**Work request:** Reproduce only the listing lines from the one containing "19: (143, 64)" through the end of the listing, inclusive, swapping "zero-indexed" for "zero-based" and leaving everything else unchanged.

━━━━━ Entries supplied

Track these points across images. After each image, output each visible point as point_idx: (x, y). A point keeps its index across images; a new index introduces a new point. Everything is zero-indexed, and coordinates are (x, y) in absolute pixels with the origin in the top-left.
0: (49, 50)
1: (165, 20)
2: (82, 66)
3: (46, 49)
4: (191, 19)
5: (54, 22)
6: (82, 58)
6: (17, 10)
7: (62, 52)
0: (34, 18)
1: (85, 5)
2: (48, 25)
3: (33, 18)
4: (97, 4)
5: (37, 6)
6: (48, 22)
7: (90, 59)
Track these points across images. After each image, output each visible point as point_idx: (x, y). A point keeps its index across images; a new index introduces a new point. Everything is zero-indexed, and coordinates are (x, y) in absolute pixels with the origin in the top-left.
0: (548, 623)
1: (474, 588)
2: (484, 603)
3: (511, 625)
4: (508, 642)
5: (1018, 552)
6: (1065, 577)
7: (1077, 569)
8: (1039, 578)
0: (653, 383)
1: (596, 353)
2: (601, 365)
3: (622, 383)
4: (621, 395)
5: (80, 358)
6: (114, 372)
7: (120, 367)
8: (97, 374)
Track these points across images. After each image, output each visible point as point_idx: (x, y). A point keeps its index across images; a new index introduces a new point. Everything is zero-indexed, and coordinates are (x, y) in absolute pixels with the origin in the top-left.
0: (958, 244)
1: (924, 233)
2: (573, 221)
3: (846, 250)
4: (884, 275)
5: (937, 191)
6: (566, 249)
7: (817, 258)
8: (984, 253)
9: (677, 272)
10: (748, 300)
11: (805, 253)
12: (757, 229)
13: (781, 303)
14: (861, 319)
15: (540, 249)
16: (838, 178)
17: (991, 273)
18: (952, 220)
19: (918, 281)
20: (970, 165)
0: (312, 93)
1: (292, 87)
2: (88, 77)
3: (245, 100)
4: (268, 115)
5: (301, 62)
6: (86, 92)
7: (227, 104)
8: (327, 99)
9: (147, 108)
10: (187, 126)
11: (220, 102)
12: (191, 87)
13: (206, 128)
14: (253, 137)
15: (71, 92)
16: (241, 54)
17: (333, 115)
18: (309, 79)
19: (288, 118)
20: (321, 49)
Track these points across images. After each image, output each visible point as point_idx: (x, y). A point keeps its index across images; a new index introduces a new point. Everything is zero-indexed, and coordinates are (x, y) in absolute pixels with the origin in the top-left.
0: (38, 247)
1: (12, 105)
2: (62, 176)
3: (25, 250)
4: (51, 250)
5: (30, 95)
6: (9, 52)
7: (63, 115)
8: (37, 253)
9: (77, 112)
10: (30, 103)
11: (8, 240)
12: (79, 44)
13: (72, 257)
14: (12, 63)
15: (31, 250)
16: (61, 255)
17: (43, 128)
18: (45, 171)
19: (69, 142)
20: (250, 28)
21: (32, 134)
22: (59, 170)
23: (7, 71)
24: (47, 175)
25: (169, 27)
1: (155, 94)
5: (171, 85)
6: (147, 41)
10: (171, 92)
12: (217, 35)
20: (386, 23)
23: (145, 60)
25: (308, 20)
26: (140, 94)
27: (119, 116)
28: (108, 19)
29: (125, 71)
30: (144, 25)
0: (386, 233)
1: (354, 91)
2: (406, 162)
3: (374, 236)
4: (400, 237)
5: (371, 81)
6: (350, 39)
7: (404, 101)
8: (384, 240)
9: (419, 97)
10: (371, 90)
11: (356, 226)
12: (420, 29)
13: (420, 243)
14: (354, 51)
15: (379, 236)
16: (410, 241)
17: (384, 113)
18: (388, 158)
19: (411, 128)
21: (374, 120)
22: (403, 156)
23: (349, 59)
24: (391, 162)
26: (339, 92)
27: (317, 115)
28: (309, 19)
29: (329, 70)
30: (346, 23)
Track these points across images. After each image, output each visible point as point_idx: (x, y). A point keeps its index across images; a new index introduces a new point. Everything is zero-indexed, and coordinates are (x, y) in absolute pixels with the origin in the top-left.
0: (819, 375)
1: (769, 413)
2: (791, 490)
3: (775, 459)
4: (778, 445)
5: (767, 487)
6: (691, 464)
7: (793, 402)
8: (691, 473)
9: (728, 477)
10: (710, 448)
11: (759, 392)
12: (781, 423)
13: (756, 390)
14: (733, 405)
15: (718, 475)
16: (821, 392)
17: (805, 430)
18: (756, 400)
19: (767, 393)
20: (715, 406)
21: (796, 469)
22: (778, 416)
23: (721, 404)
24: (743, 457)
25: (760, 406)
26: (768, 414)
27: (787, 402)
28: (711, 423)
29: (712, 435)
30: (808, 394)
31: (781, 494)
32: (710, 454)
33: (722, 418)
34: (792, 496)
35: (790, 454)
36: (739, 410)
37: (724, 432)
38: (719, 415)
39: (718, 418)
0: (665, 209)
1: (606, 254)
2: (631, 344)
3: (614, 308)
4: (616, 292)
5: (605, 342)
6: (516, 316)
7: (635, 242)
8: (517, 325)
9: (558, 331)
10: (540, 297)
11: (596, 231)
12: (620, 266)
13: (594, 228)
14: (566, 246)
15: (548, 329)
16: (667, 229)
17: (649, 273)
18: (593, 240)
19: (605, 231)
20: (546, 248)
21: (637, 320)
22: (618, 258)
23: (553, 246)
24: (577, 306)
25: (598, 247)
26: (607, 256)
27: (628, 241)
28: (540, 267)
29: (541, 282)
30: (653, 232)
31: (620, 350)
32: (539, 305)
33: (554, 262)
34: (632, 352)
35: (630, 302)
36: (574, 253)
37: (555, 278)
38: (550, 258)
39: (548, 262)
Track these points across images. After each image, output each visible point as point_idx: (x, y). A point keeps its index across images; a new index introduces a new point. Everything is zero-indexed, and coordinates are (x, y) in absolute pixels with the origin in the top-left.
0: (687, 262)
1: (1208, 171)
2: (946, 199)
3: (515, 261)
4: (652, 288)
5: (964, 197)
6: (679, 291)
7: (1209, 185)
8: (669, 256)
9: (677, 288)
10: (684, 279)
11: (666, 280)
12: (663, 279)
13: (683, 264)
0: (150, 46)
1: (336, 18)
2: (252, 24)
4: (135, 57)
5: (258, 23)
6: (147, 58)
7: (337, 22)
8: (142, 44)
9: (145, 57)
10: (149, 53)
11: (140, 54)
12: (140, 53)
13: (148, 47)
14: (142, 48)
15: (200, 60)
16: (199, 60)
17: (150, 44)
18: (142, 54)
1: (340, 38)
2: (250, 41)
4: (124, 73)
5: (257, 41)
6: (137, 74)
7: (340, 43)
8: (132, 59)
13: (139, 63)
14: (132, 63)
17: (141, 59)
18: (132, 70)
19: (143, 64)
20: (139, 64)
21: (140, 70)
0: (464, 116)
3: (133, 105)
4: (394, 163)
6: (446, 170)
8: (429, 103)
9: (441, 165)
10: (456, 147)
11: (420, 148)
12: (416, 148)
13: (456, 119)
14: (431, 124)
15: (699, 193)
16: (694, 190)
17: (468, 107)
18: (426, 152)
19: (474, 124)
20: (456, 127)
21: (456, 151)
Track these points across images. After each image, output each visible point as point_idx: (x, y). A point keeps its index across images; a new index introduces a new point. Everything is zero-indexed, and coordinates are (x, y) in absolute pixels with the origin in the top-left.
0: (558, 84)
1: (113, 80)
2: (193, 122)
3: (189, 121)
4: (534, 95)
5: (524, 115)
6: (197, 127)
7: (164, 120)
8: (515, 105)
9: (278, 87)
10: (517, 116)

━━━━━━━━━━

**Written reply:**
19: (143, 64)
20: (139, 64)
21: (140, 70)
0: (464, 116)
3: (133, 105)
4: (394, 163)
6: (446, 170)
8: (429, 103)
9: (441, 165)
10: (456, 147)
11: (420, 148)
12: (416, 148)
13: (456, 119)
14: (431, 124)
15: (699, 193)
16: (694, 190)
17: (468, 107)
18: (426, 152)
19: (474, 124)
20: (456, 127)
21: (456, 151)
Track these points across images. After each image, output each visible point as point_idx: (x, y). A point keeps its index across images; a new index introduces a new point. Everything is zero-based, and coordinates are (x, y) in absolute pixels with the origin in the top-left.
0: (558, 84)
1: (113, 80)
2: (193, 122)
3: (189, 121)
4: (534, 95)
5: (524, 115)
6: (197, 127)
7: (164, 120)
8: (515, 105)
9: (278, 87)
10: (517, 116)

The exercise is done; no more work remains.